**Page extract**
● ● ●

# A river cruise anyone...?



## rushie (Jul 5, 2005)

From iol.com.za - 

_Hello, sailors! River cruising may not have the glamorous image of travelling by ocean liner, but it does have several advantages. First, of course, there is always something to look at - not the case on many seafaring ships.

Recently, in Amsterdam, a boat named easyCruiseTwo set off on her maiden voyage. Following on from the success of his easyCruiseOne, serving the French and Italian Riviera and the Caribbean, Stelios Haji-Ioannou is now running river cruises in Holland and Belgium.

Is it another floating tangerine? Sort of. In the hope of living up to its motto, "luxe for less", easyCruise is dropping the neon orange for what it hopes is a more sophisticated livery. 

On its refurbished riverboat, the company has replaced its trademark orange hull and large-lettered web-site address with a grey hull, orange beading and a new logo. On board, the furnishings, and even the menus, also mark a shift upmarket from those of the original easyCruise ship.

As for the itinerary, easyCruiseTwo follows a weekly route through Holland and Belgium, from Amsterdam to Antwerp via Rotterdam and Brussels. 

Dropping anchor by lunchtime each day, passengers should be able to spend plenty of time ashore. 

And, as with easyCruiseOne, they will also be able to hop on and off the cruise whenever they like, subject to a minimum two-night stay.

As with easyJet, prices vary dramatically according to demand; in August you could pay as much as £352 (R4 538) per person for a week easy-Cruise; for the lowest rates, aim for later in the season, which runs until November, when a two-night trip could cost under R180 per person.

Europe's most popular rivers for cruising are its two biggest rivers: the Rhine and the Danube. Both provide the opportunity for sailing past historic cities, medieval towns, pretty European villages, romantic castles and forests. Bear in mind that most cruises operate only between March and October.

● ● ●

**Landmark coordinate records**

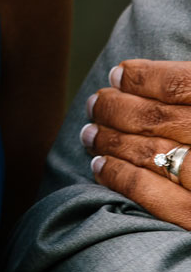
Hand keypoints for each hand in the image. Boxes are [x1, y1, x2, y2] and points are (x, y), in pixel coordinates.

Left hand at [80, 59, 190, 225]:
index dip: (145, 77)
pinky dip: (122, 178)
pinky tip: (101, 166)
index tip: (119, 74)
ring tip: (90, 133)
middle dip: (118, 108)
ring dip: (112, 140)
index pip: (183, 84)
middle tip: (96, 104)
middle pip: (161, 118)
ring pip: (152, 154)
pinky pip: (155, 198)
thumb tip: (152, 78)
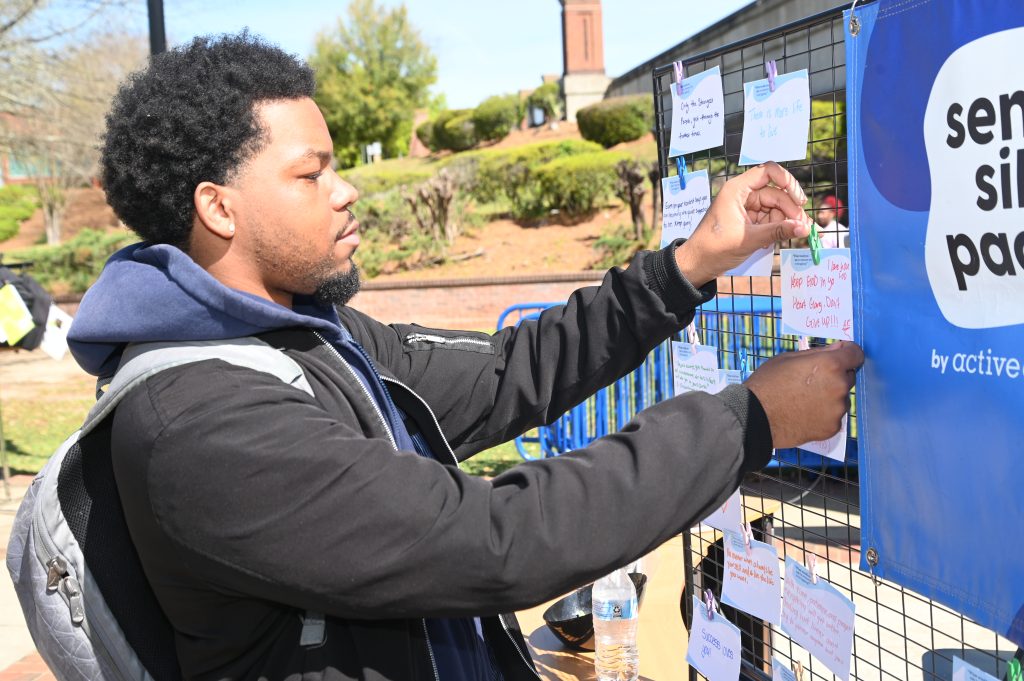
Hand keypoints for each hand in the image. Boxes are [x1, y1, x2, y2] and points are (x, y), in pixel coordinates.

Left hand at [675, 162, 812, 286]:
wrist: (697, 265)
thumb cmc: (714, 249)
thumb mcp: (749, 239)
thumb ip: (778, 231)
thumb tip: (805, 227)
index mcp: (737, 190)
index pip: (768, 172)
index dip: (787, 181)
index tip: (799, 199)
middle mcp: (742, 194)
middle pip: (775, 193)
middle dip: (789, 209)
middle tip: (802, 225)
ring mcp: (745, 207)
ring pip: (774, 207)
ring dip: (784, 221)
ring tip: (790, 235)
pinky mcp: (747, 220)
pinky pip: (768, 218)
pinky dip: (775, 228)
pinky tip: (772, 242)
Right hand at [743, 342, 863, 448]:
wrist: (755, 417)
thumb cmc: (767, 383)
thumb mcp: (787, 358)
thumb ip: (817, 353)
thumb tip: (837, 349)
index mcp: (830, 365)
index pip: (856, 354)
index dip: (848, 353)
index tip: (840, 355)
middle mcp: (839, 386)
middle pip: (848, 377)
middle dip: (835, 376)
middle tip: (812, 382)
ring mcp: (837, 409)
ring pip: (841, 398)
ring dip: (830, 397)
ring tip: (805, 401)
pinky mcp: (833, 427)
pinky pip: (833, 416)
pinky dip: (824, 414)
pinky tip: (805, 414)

● ● ●

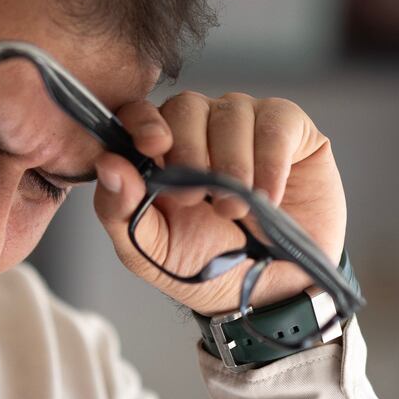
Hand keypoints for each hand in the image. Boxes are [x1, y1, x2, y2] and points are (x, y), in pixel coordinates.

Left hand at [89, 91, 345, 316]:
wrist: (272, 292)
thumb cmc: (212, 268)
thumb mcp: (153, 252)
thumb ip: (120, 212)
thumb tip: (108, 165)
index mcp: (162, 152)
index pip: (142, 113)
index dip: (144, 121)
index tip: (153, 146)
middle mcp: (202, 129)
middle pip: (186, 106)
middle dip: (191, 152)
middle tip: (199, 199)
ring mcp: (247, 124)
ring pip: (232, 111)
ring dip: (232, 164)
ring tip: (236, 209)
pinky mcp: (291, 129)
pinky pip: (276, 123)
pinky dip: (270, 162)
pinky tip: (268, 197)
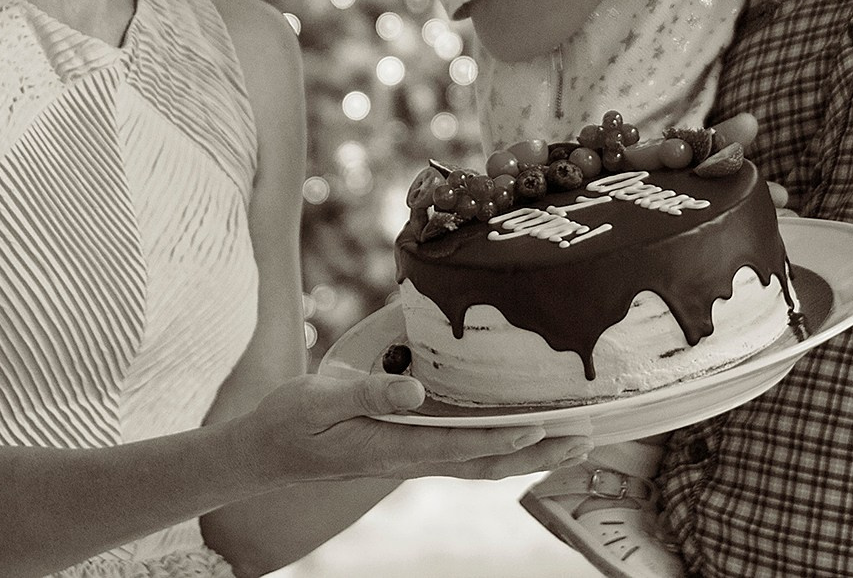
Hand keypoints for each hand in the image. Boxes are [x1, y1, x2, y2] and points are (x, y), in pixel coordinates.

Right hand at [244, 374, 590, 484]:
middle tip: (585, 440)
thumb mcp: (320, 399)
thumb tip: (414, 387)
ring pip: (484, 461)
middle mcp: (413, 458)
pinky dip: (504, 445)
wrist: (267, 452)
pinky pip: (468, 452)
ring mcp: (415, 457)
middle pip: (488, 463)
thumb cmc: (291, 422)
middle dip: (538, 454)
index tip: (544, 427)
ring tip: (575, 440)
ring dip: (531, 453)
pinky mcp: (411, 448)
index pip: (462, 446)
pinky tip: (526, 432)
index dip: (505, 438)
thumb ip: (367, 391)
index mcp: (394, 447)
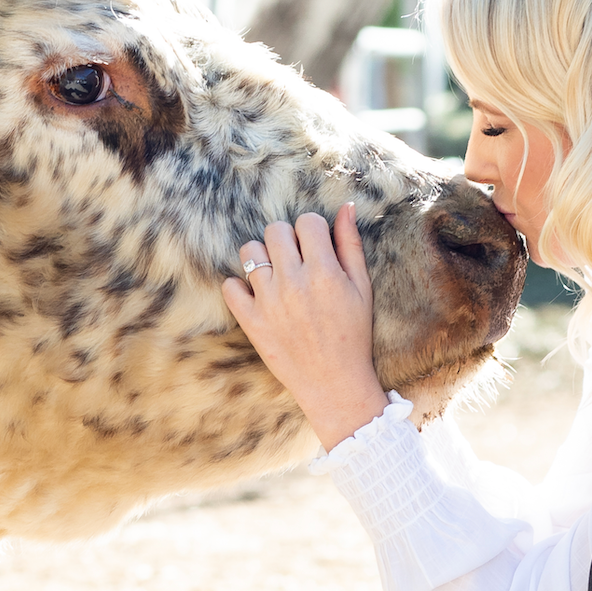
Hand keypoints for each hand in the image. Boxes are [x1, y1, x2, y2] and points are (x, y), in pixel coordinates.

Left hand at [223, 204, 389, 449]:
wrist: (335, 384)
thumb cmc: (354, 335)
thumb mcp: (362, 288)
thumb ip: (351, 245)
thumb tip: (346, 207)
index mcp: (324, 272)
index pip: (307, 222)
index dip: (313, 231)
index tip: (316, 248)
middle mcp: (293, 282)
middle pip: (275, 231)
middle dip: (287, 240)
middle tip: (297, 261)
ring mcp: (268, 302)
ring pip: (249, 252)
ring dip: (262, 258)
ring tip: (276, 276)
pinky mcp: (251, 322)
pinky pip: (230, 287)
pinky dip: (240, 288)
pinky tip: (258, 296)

● ● ●

**Problem description**
Can you write the next part of the river cruise post, picking up right after its final sentence about when most cruises operate? These records have no connection to the river cruise post.

**Exercise result**
Trips on the Danube include a 13-day holiday with Great Rail Journeys which features a week on the river. 

You travel to Germany by rail and visit Cologne and Nuremberg before boarding the vessel in the German town of Passau. The cruise visits Vienna, Bratislava and Budapest. Prices start at over R25 000 per person, including rail travel, a full-board seven-night cruise, five nights' half-board hotel accommodation, and excursions.

On the Rhine, a four-day taster cruise with Moswin Moswin sails from Basle to Cologne, calling at Strasbourg, Speyer and Konigswinter en route. Prices start at R7 413, including return BA flights from Heathrow, transfers and all meals.

Other popular river-cruising destinations in Europe include the Elbe in the Czech Republic, the Seine and Rhône in France, the Douro in Portugal and the Po in Italy. 

The luxurious one-week Elbe trips run by Peter Deilmann , for instance, run between Potsdam and Prague via Magdenberg, Wittenberg, Meissen, Dresden and Melnick. Prices start at just over R14 000 for departures from October 14, including flights from Heathrow to Berlin, and back from Prague to Heathrow on British Airways, transfers and all meals.

For other European river cruises, try Travelscope ; Noble Caledonia; or a specialist agent such as Cruise Direct; Cruise Finders; or The Leading Cruise Agents.

Most cruise operators schedule in plenty of time for messing about off the river. Destination Portugal, for example, runs eight-night round-trip cruises along the Douro, and there are opportunities to visit Porto; Peso da Regua, centre of the port-producing region; an 11th-century monastery; and the wine estates of Vila Real and Pinhao.

There's also an excursion across the Spanish border to visit the historic city of Salamanca. Prices start at over R10 000 per person, including accommodation, most meals and transport.

In Italy, Archers Direct offers five-night trips to Venice and the Po that include excursions to the basilica of St Anthony in Padua, the medieval towns of Mantua and Verona, the fishing port of Chioggia, and Venice itself, with plenty of free time for exploring. Prices start at R7 542, including flights from Heathrow to Venice on BMI, all meals and transfers but not all excursions.

Western Russia's biggest river, the Volga, is ideal for a cruise. Page and Moy, for example, has an 11-night Russian River trip. You can travel along the "Waterway of the Tsars" from Moscow to St Petersburg, with time for sightseeing in both cities. Most of the journey involves sailing past birch forests and farmland.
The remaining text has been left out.